Asian Tiger or Copy Cat: Why Unlocking Innovation in Vietnam Requires Lawyers, Not Schools
Vietnam needs more intelectual property lawyers and a strong enforcement system. Sounds boring? Perhaps so, but data from the World Bank 2011 report imply it may be the only way to rocket Vietnam from a third-world manufacturer to a global competitor like South Korea. Yes, it’s even a higher priority than new schools.
Asian Tiger or Copy Cat
What’s the difference between the Asian Tigers (Hong Kong, Taiwan, Korea, and Singapore) and the rest of Asia? If you invent something in a Tiger Country, you have reasonable assurance that your invention won’t be stolen and copied thanks to an army of lawyers, strict and robust IP laws, and a cooperative enforcement agency (the government) that will fine or jail anyone stealing your trade secrets. As a result, the Tigers enjoy the highest living standards in the world and is home to major brands like HTC, Samsung, HSBC, and LG.
In contrast, step into China or Vietnam (or most places in Asia, for that matter) and you’ll find that nothing is sacred. A walk down to the Saigon Centre will reveal imitation Louis Vuitton purses, fake Northface backpacks, and yes, even Google branded toilet paper. There is little concept of branding as anything can be copied. Businesses compete by driving prices to rock bottom, cutting corners and quality along the way. Who can blame them? What’s the use of wasting time on building a quality brand or innovating when you can just wait and copy the guy next to you without repercussion? As a result, Vietnamese consumers demand foreign products and domestic brands are relegated to compete at the bottom for razor thin margins.

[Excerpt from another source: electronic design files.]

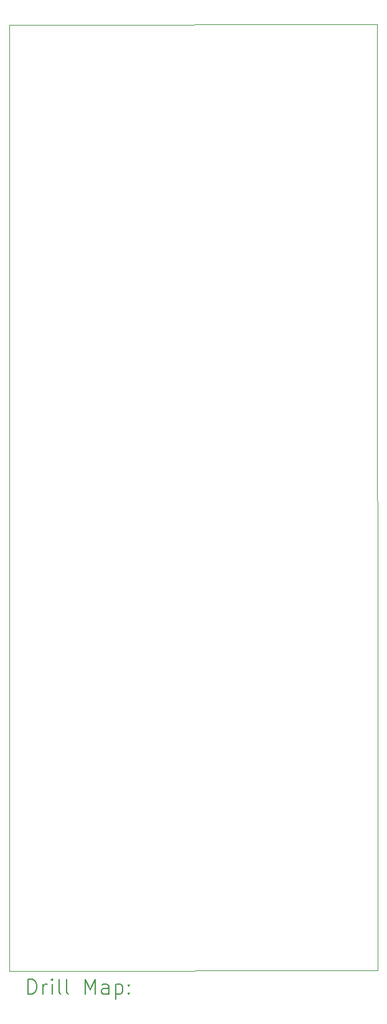
<source format=gbr>
%TF.GenerationSoftware,KiCad,Pcbnew,6.0.11+dfsg-1~bpo11+1*%
%TF.CreationDate,2023-04-14T14:39:15+08:00*%
%TF.ProjectId,MiniMix - Front,4d696e69-4d69-4782-902d-2046726f6e74,rev?*%
%TF.SameCoordinates,Original*%
%TF.FileFunction,Drillmap*%
%TF.FilePolarity,Positive*%
%FSLAX45Y45*%
G04 Gerber Fmt 4.5, Leading zero omitted, Abs format (unit mm)*
G04 Created by KiCad (PCBNEW 6.0.11+dfsg-1~bpo11+1) date 2023-04-14 14:39:15*
%MOMM*%
%LPD*%
G01*
G04 APERTURE LIST*
%ADD10C,0.100000*%
%ADD11C,0.200000*%
G04 APERTURE END LIST*
D10*
X14000000Y-3997057D02*
X14010000Y-16847057D01*
X9000000Y-16850000D02*
X9000000Y-4000000D01*
X9000000Y-4000000D02*
X14000000Y-3997057D01*
X14010000Y-16847057D02*
X9000000Y-16850000D01*
D11*
X9252619Y-17165476D02*
X9252619Y-16965476D01*
X9300238Y-16965476D01*
X9328810Y-16975000D01*
X9347857Y-16994048D01*
X9357381Y-17013095D01*
X9366905Y-17051190D01*
X9366905Y-17079762D01*
X9357381Y-17117857D01*
X9347857Y-17136905D01*
X9328810Y-17155952D01*
X9300238Y-17165476D01*
X9252619Y-17165476D01*
X9452619Y-17165476D02*
X9452619Y-17032143D01*
X9452619Y-17070238D02*
X9462143Y-17051190D01*
X9471667Y-17041667D01*
X9490714Y-17032143D01*
X9509762Y-17032143D01*
X9576429Y-17165476D02*
X9576429Y-17032143D01*
X9576429Y-16965476D02*
X9566905Y-16975000D01*
X9576429Y-16984524D01*
X9585952Y-16975000D01*
X9576429Y-16965476D01*
X9576429Y-16984524D01*
X9700238Y-17165476D02*
X9681190Y-17155952D01*
X9671667Y-17136905D01*
X9671667Y-16965476D01*
X9805000Y-17165476D02*
X9785952Y-17155952D01*
X9776429Y-17136905D01*
X9776429Y-16965476D01*
X10033571Y-17165476D02*
X10033571Y-16965476D01*
X10100238Y-17108333D01*
X10166905Y-16965476D01*
X10166905Y-17165476D01*
X10347857Y-17165476D02*
X10347857Y-17060714D01*
X10338333Y-17041667D01*
X10319286Y-17032143D01*
X10281190Y-17032143D01*
X10262143Y-17041667D01*
X10347857Y-17155952D02*
X10328810Y-17165476D01*
X10281190Y-17165476D01*
X10262143Y-17155952D01*
X10252619Y-17136905D01*
X10252619Y-17117857D01*
X10262143Y-17098810D01*
X10281190Y-17089286D01*
X10328810Y-17089286D01*
X10347857Y-17079762D01*
X10443095Y-17032143D02*
X10443095Y-17232143D01*
X10443095Y-17041667D02*
X10462143Y-17032143D01*
X10500238Y-17032143D01*
X10519286Y-17041667D01*
X10528810Y-17051190D01*
X10538333Y-17070238D01*
X10538333Y-17127381D01*
X10528810Y-17146429D01*
X10519286Y-17155952D01*
X10500238Y-17165476D01*
X10462143Y-17165476D01*
X10443095Y-17155952D01*
X10624048Y-17146429D02*
X10633571Y-17155952D01*
X10624048Y-17165476D01*
X10614524Y-17155952D01*
X10624048Y-17146429D01*
X10624048Y-17165476D01*
X10624048Y-17041667D02*
X10633571Y-17051190D01*
X10624048Y-17060714D01*
X10614524Y-17051190D01*
X10624048Y-17041667D01*
X10624048Y-17060714D01*
M02*

</source>
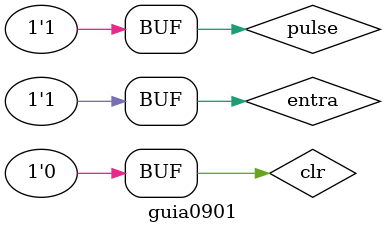
<source format=v>



`include "jkff.v"

module guia0901;

reg pulse, clr, entra;
wire a, b, c, d, e, f, g, h, i, j;

jkff jk5 (j, e, entra, entra, pulse, clr);
jkff jk4 (i, d, entra, entra, e, clr);
jkff jk3 (h, c, entra, entra, d, clr);
jkff jk2 (g, b, entra, entra, c, clr);
jkff jk1 (f, a, entra, entra, b, clr);

initial begin

$display ("guia0901");
$display ("teste - contador assincrono decrescente com 5 bits");
$display ("a , b,  c, d, e ");
$monitor ("%b , %b , %b, %b, %b", a, b, c, d, e );
#1 entra=1; pulse=1; clr=0;
#1 entra=1; pulse=0; clr=0;
#1 entra=1; pulse=1; clr=0;
#1 entra=1; pulse=0; clr=0;
#1 entra=1; pulse=1; clr=0;
#1 entra=1; pulse=0; clr=0;
#1 entra=1; pulse=1; clr=0;
#1 entra=1; pulse=0; clr=0;
#1 entra=1; pulse=1; clr=0;
end
endmodule


</source>
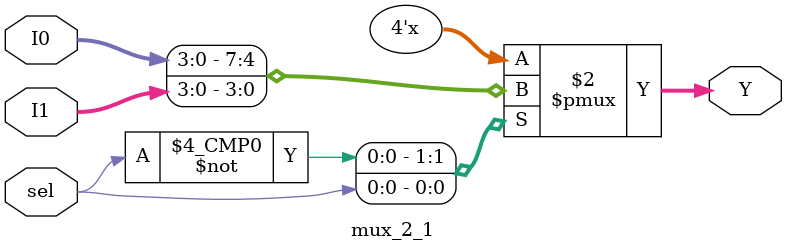
<source format=v>
`timescale 1ns / 1ps


module mux_2_1(
    input [3:0] I0,
    input [3:0] I1,
    input sel,
    output reg [3:0] Y
    );
    
    always @(*) begin
        case(sel)
            1'b0: Y = I0;
            1'b1: Y = I1;
        endcase
    end
    
endmodule

</source>
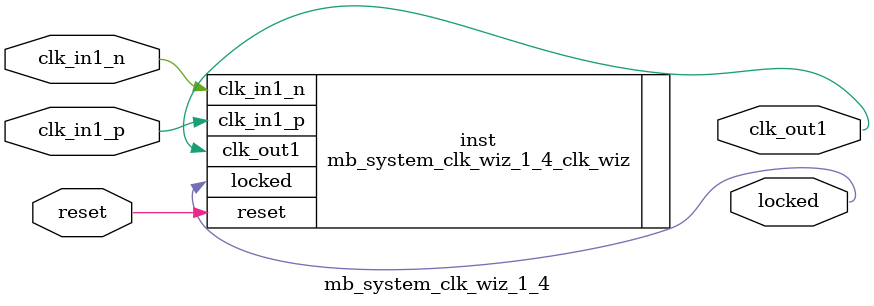
<source format=v>


`timescale 1ps/1ps

(* CORE_GENERATION_INFO = "mb_system_clk_wiz_1_4,clk_wiz_v6_0_1_0_0,{component_name=mb_system_clk_wiz_1_4,use_phase_alignment=true,use_min_o_jitter=false,use_max_i_jitter=false,use_dyn_phase_shift=false,use_inclk_switchover=false,use_dyn_reconfig=false,enable_axi=0,feedback_source=FDBK_AUTO,PRIMITIVE=MMCM,num_out_clk=1,clkin1_period=5.000,clkin2_period=10.0,use_power_down=false,use_reset=true,use_locked=true,use_inclk_stopped=false,feedback_type=SINGLE,CLOCK_MGR_TYPE=NA,manual_override=false}" *)

module mb_system_clk_wiz_1_4 
 (
  // Clock out ports
  output        clk_out1,
  // Status and control signals
  input         reset,
  output        locked,
 // Clock in ports
  input         clk_in1_p,
  input         clk_in1_n
 );

  mb_system_clk_wiz_1_4_clk_wiz inst
  (
  // Clock out ports  
  .clk_out1(clk_out1),
  // Status and control signals               
  .reset(reset), 
  .locked(locked),
 // Clock in ports
  .clk_in1_p(clk_in1_p),
  .clk_in1_n(clk_in1_n)
  );

endmodule

</source>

It’s simple: protect people’s ideas and they’ll find it worthwhile to innovate. Innovation means a stronger economy. It is no surprise that the ten countries with the highest standard of living are also the ten countries with the toughest IP laws and enforcement agencies, according to the Taylor Wessing Global Intellectual Property Index and Doing Business 2011, World Bank.
IP Protection More Important Than Schools
We live in the Internet Generation. With a population averaging 26 years old, Vietnam embodies this generation more than any country in the world. Saigon is young, tech savvy, and hungry. They can learn from anywhere. Stanford, Harvard, and Berkeley have online video courses. There are tutorials on just about subject on web. There are countless stories of art majors who become star developers by learning to code online.
The Internet generation is not as reliant on traditional schools as the generations before them. What the Internet Generation in Vietnam needs most is a system that will protect their ideas and innovations. They need to be able to openly innovate and partner with each other without having to jealously guard every idea.
There are faint signs of a start-up community building in Vietnam, but I fear that it is in danger of collapse if the IP system is not fixed and enforced. The next few years will determine if Vietnam will grow up to be an Asian Tiger, or just another Copy Cat.